The family had many important residences amongst them den Wolsack (1593) in Antwerp and Cortewalle Castle in Beveren. In Mespelare and Dendermonde they did important gift to the local church and founded the so-called Spaans hof in 1643 to Honour Aldegondis van Maubeuge. In Mortsel they resided in Ten Dorpe Castle

==Members==
1. Henri Goubau, knight of Calatrava.
  1. Joannes I Goubau, Lord of Saint-Fontaine, (1503-1581): marr. Joanne Cossiers in 1534, daughter of Joannes Cossiers or Cosserie and Barbe Schetz.
    1. Joannes II Goubau, marr. Joanna Stayaerts.
    2. Henricus Goubau
    3. Jacobus Goubau, marr. Catharine Maynaert.
    4. Joanna Goubau, died 1575.
    5. Gaspar Goubau
    6. Antonius Goubau
    7. Alexander I Goubau, (1540-1614): Grand Aumonier of Antwerp, buried in the cathedral.
      1. Anna Goubau, (1568-)
      2. Alexander II Goubau (1571-)
      3. Maria Goubau, (1573-)
      4. Joannes III Goubau, Lord of Ghysegem, (1575-1645): Grand Aumonier of Antwerp, Knighted in 1633. Marr.

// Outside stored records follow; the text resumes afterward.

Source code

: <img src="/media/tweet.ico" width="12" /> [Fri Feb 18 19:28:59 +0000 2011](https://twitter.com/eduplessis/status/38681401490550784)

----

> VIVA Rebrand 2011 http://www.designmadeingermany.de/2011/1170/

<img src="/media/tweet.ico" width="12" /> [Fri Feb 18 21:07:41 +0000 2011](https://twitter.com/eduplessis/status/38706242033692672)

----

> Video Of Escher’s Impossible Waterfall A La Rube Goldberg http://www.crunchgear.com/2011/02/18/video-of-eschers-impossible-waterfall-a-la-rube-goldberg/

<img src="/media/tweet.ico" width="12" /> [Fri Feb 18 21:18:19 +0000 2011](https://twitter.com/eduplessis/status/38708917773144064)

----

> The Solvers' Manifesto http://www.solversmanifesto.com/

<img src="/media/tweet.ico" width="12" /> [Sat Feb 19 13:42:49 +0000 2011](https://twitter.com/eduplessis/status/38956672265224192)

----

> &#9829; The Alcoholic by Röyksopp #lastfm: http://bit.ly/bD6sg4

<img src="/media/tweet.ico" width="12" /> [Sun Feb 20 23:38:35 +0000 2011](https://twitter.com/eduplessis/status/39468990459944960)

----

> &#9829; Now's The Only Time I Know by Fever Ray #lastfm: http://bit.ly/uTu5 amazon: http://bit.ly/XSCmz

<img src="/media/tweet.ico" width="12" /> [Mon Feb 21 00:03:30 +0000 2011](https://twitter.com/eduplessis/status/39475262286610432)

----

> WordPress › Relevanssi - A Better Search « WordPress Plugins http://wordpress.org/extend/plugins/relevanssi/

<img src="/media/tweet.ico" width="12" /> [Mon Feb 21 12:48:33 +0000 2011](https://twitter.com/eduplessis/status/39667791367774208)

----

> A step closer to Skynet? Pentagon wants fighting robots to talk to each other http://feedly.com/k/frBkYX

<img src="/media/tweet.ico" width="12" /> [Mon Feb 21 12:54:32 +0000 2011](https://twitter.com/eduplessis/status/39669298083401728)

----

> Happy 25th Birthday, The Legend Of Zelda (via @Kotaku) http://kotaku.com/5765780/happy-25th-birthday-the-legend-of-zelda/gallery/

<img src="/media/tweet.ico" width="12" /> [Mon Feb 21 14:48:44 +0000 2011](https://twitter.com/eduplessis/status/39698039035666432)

Magd. Vecquemans.
        1. Alexander III Goubau, Lord of Ghysegem, (1598-1668), knighted 1648, Mayor of Antwerp, Grand Aumonier of Antwerp, 1629. marr. Anna Doncker.
          1. Joannes IV Goubau, Lord of Ghysegem, (1630-) : knighted 1655, marr Marie Cornelie crook.
            1. Alexander IV Goubau, Lord of Mespelaere, (1658-1712): Grand Aumonier of Antwerp, Marr. in 1690 Maria Catharina Rubens, granddaughter of Nicolaas Rubens, Lord of Rameyen.
              1. Georges Alexander Goubau, Lord of Mespelaere (1697-1760) : marr. Maria Bosschaert.
            2. Joannes V Cornelis Goubau, (1660-1702), Grand Aumonier of Antwerp in 1689: marr. Susanne van Colen.
        2. François Goubau, Lord of Triest, (1611-1647) : marr. Isabella vanden Broecke.
          1. Joannes VI Frans Goubau, Lord of Triest, (1646-1683), Lord of Beveren, knighted on 10 April 1679 by Charles II: Marr. Margaretha-Catharina Gerardi.
            1. Peter Frans Goubau, (1680-1749): marr. Maria Lucretia Bernaerts.
              1. Charles Henri Goubau, (1708-1776): councillor of the Great Council of Mechelen, marr. Regina de Villegas (1722-1794 .
                1. Melchior Joseph François Ghislain Goubau, (1757-1836): councillor of the Great Council of Mechelen, marr. Marie-Jeanne de Villegas de Pellenberg.
                2. Emmanuel Goubau, (1760-1828), marr. Maria Isabella de Brouchoven de Bergeyck (1773-1819).
                3. Eugène Joseph Goubau, (1761-1831): Lord mayor of the Brugse Vrije.